En las estepas de Mongolia, un territorio de sueños febriles y noches gélidas, vivían un pastor y sus tres hijos. El menor de los tres, Batbayar, un chico trabajador y desangelado, pasaba largas horas vagabundeando por riscos y caminos de piedra. Aunque era el menor de sus hermanos, Batbayar era el único que mostraba cierto interés por el trabajo que hacía, buscando sin duda emular a su padre. Este último era un hombre hogareño y trabajador, aunque también triste y solitario des de que su mujer, la madre de los tres chicos, muriera. En cuanto tuvieron edad para casarse, los hermanos mayores de Batbayar empacaron sus escasas pertenencias y se largaron sin ni siquiera despedirse de Batbayar.
Batbayar por el contrario, tuvo desde siempre la firme determinación de ser pastor como su padre y continuar, aunque fuese con penurias, el legado familiar. Madrugador empedernido, batallaba a diario junto a su padre en eternas y lastimosas jornadas de trabajo, todo el día viajando bajo un sol inclemente y comerciando con otros pastores nómadas sin escrúpulos. Por desgracia, un día su padre no pudo resistir más los envites del destino y murió súbitamente mientras cenaba. Batbayar maldijo su inesperada muerte y se desvivió por adecentarle una tumba junto al arroyo, posiblemente el único lugar en el que alguna vez fue feliz.
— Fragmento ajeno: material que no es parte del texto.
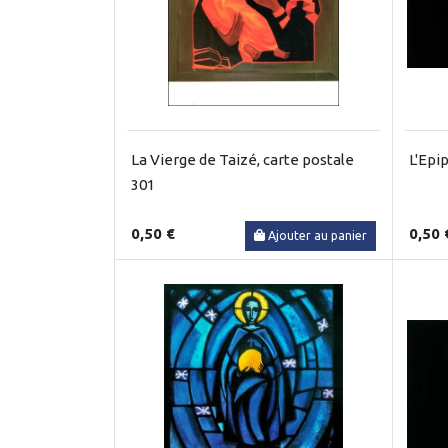
La Vierge de Taizé, carte postale
L'Epi
301
0,50 €
0,50 
Ajouter au panier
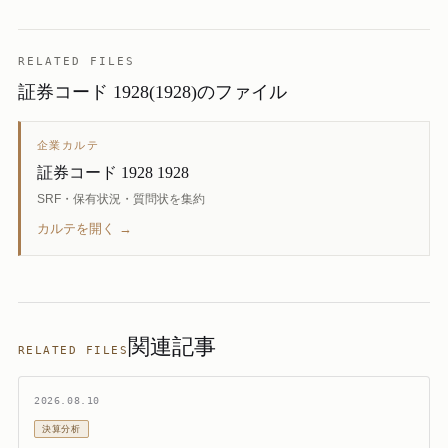
RELATED FILES
証券コード 1928(1928)のファイル
企業カルテ
証券コード 1928 1928
SRF・保有状況・質問状を集約
カルテを開く →
関連記事
RELATED FILES
2026.08.10
決算分析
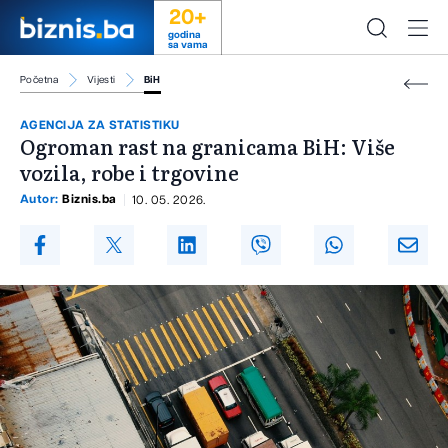
20+
godina
sa vama
Početna
Vijesti
BiH
AGENCIJA ZA STATISTIKU
Ogroman rast na granicama BiH: Više
vozila, robe i trgovine
Autor:
Biznis.ba
10. 05. 2026.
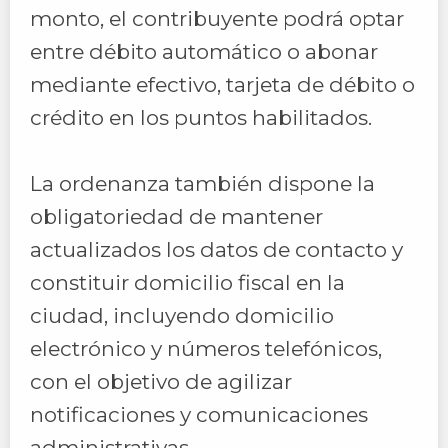
monto, el contribuyente podrá optar
entre débito automático o abonar
mediante efectivo, tarjeta de débito o
crédito en los puntos habilitados.
La ordenanza también dispone la
obligatoriedad de mantener
actualizados los datos de contacto y
constituir domicilio fiscal en la
ciudad, incluyendo domicilio
electrónico y números telefónicos,
con el objetivo de agilizar
notificaciones y comunicaciones
administrativas.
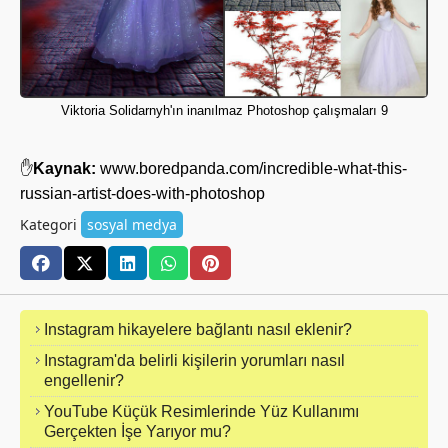
Viktoria Solidarnyh'ın inanılmaz Photoshop çalışmaları 9
✋
Kaynak:
www.boredpanda.com/incredible-what-this-
russian-artist-does-with-photoshop
Kategori
sosyal medya
Instagram hikayelere bağlantı nasıl eklenir?
Instagram'da belirli kişilerin yorumları nasıl
engellenir?
YouTube Küçük Resimlerinde Yüz Kullanımı
Gerçekten İşe Yarıyor mu?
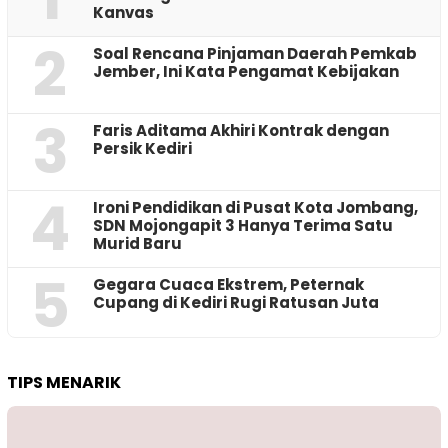
Kanvas
2
‎Soal Rencana Pinjaman Daerah Pemkab
Jember, Ini Kata Pengamat Kebijakan ‎
3
Faris Aditama Akhiri Kontrak dengan
Persik Kediri
4
Ironi Pendidikan di Pusat Kota Jombang,
SDN Mojongapit 3 Hanya Terima Satu
Murid Baru
5
‎Gegara Cuaca Ekstrem, Peternak
Cupang di Kediri Rugi Ratusan Juta
TIPS MENARIK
Los días pasaron, y Batbayar no vio motivo para seguir ya pastoreando los animales, convencido de que ya nada tenía sentido. Su padre había sido su brújula y la única persona a la que había querido satisfacer en toda su vida. Se desplazó pues al pueblo más cercano y malvendió los animales, dispuesto a vagar por el mundo. Antes de partir decidió hospedarse en una posada regentada por un matrimonio de ancianos. Al comentarles que su padre había muerto, los hombres estallaron en grandes vítores, eufóricos porque el monstruo de la estepa por fin había encontrado la muerte.